Zum ständigen Befahren einer Fußgängerzone, also auch außerhalb der vorgesehenen Anlieferzeiten, ist grundsätzlich eine Ausnahmegenehmigung notwendig (§ 46 Abs. 1 Nr. 11 StVO). Bei der Frage, ob diese Ausnahmegenehmigung erteilt wird, hat die Behörde im Rahmen ihrer pflichtgemäßen Ermessensentscheidung zu berücksichtigen, dass durch die Schaffung einer grundsätzlich dem Fußgängerverkehr vorbehaltenen Zone eine auf Dauer angelegte nachhaltige Ordnung des Gesamtverkehrs in dem Sinne getroffen wurde, dass die Fußgänger hier besonders geschützt werden sollen. Die für einen in einer Fußgängerzone angesiedelten Gewerbebetrieb (im Fall: Getränkeauslieferungsbetrieb) grundsätzlich förderliche jederzeitige uneingeschränkte Zufahrtsmöglichkeit zum Betriebssitz drängt die Interessen der Fußgänger nicht von vorneherein zurück.[140]

 

Rz. 72

Speziell: Die Anfahrmöglichkeit eines Autoschalters einer Apotheke: Die Abgabe von Arzneimitteln über den an einer Apotheke eingerichteten Autoschalter ist unzulässig. Auch die unbestritten notwendige Einrichtung eines Notdienstschalters in der Außenwand einer Apotheke rechtfertigt nicht den Betrieb eines Autoschalters während der normalen Öffnungszeiten.[141]

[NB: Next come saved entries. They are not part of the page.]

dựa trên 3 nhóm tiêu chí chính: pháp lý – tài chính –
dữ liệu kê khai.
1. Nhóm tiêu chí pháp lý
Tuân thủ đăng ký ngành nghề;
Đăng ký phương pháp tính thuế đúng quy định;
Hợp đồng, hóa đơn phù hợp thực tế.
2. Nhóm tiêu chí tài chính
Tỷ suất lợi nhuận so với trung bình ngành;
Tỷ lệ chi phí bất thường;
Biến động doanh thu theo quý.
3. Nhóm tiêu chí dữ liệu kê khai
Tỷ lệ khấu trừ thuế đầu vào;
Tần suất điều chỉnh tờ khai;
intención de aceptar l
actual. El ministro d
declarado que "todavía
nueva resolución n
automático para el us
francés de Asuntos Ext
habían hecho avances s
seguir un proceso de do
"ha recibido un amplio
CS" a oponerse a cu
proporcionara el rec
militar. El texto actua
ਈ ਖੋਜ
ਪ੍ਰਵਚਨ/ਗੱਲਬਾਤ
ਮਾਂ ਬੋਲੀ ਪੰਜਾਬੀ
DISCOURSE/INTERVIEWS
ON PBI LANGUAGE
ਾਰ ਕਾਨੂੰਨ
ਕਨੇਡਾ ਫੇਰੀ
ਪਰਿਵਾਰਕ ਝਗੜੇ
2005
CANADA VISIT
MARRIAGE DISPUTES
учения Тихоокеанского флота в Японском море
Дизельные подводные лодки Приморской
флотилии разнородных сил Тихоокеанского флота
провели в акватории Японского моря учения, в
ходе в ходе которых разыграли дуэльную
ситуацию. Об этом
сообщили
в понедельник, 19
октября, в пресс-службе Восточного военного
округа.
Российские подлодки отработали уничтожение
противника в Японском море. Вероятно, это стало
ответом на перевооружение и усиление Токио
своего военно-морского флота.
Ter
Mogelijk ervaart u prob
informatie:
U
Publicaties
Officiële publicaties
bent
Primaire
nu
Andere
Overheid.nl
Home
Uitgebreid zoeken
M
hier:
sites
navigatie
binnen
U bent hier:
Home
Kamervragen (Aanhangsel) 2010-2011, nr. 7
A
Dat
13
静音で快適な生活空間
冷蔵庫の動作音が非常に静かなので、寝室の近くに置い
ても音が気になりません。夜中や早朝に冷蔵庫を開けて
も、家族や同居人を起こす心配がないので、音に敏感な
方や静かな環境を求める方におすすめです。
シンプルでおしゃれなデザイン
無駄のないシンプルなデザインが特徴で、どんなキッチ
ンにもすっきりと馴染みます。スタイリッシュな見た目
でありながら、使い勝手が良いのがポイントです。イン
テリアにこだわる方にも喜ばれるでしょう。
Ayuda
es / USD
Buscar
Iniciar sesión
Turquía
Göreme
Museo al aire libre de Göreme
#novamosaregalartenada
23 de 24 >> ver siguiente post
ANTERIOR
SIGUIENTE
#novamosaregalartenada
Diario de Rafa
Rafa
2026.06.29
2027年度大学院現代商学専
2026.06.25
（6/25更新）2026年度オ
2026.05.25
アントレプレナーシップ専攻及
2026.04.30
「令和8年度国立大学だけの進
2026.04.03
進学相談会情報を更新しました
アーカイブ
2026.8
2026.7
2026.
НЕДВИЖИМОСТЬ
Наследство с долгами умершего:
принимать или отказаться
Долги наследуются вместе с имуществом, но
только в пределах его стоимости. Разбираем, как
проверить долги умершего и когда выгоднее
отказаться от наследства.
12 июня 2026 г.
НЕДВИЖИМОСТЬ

[131] BVerwG zfs 1995, 117; NdsOVG, Beschl. v. 29.12.2015 – 7 ME 53/15, NVwZ-RR 2016, 411.
[132] BVerwG NJW 1975, 1528; 1981, 412; DÖV 1984, 426; VGH BW zfs 1993, 395, 396; DÖV 1991, 168; NdsOVG, Beschl. v. 29.12.2015 – 7 ME 53/15, NVwZ-RR 2016, 411.
[133] BVerwG NVwZ 1991, 1090; 1988, 354; OVG Berlin NVwZ-RR 1994, 10, 11.
[134] OVG Berlin NVwZ-RR 1994, 10, 11.
[135] BVerwG DÖV 1984, 426; NJW 1981, 412.
[136] BVerfG NJW 1991, 358; OVG Berlin NVwZ-RR 1994, 10, 11; BayVGH BayVBl 2003, 719 ff.
[137] BayVGH BayVBl 1992, 276.
[138] VGH BW zfs 1993, 395, 396.
[139] VGH BW zfs 1993, 395, 396.
[140] BayVGH zfs 1998, 316; vgl. auch OVG Saarland zfs 1996, 358.
[141] BVerwG DVBl 1999, 43 = NJW 1999, 881 = zfs 1998, 277 – Ls.